NASCAR disqualified Denny Hamlin and Kyle Busch after they both failed postrace inspection, the first time in 62 years that a winner was disqualified. Our team details why the decision had to be made in the Next Gen era.

Michael McDowell was penalized 100 NASCAR Cup Series driver points because of an improperly modified part on his Front Row Motorsports No. 34 Ford, which finished sixth Sunday at Pocono Raceway.

Crew chief Blake Harris was fined $100,000 and issued a four-race suspension. If McDowell wins one of the five remaining races in the regular season, the team will lose 10 playoff points.

The team also was docked 100 owner points for the L2 infraction that was announced late Tuesday afternoon. The penalty was issued in regards to Sections 14.1 C, D and Q of the NASCAR Rule Book that govern rules applying to body and overall vehicle assembly with single-source supplied parts on the Next Gen car.

A Front Row Motorsports spokesman told NBC Sports the team had no immediate comment on the penalty but likely would have address it with a statement Wednesday.

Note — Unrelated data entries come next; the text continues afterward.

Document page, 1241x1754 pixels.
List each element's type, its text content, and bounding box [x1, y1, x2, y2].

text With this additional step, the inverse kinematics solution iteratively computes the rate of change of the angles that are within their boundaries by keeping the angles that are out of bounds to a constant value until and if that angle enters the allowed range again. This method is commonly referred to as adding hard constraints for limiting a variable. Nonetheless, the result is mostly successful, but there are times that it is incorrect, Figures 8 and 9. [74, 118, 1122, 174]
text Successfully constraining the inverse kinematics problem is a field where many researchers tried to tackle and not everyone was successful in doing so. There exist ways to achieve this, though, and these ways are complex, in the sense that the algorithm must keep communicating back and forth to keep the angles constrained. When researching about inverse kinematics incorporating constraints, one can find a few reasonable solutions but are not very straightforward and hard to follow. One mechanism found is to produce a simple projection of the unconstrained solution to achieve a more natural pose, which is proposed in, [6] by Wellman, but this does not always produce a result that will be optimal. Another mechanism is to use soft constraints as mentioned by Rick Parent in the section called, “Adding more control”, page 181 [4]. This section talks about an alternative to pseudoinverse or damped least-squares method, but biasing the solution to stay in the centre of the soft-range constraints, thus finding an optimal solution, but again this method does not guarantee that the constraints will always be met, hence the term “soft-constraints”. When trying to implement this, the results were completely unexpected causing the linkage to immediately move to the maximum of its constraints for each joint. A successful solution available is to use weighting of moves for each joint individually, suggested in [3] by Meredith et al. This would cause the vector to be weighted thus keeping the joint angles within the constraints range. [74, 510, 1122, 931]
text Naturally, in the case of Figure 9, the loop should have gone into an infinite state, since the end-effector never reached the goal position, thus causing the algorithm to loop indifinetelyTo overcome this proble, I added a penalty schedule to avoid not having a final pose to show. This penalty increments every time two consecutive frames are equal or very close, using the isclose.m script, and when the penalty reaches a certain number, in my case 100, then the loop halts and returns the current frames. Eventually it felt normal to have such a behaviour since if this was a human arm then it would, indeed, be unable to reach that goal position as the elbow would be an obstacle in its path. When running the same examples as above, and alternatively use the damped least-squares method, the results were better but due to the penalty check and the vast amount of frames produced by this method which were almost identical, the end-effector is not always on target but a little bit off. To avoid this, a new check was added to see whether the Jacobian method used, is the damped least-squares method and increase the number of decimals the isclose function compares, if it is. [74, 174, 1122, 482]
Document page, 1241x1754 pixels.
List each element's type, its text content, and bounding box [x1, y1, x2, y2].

A NASCAR spokesperson said the team has until 5 p.m. Friday to file an appeal.

The racing vehicle introduced for the 2022 season in Cup largely is a spec vehicle, meaning that it’s assembled with parts, pieces and a chassis supplied by outside vendors. In the first 73 years of NASCAR’s premier series, teams largely built race cars on their own.

With the change in philosophy with Next Gen, NASCAR vowed to issue mega-penalties to teams that altered the car. This is the third such example.

Brad Keselowski’s team received a similar 100-point penalty for an improperly modified bumper cover after the March 20 race at Atlanta Motor Speedway.

And on Sunday, NASCAR disqualified the top two cars of Denny Hamlin and Kyle Busch after the Pocono race because their Toyotas had tape improperly applied to the front ends. Joe Gibbs Racing elected to decline appealing the penalty.

It marked the first time in 62 years that NASCAR had disqualified a race winner during an at-track postrace inspection.

The infraction on McDowell’s car was found during an inspection at the R&D Center in Concord, North Carolina. The cars of McDowell and Ricky Stenhouse Jr. were selected “randomly” by NASCAR for further scrutiny.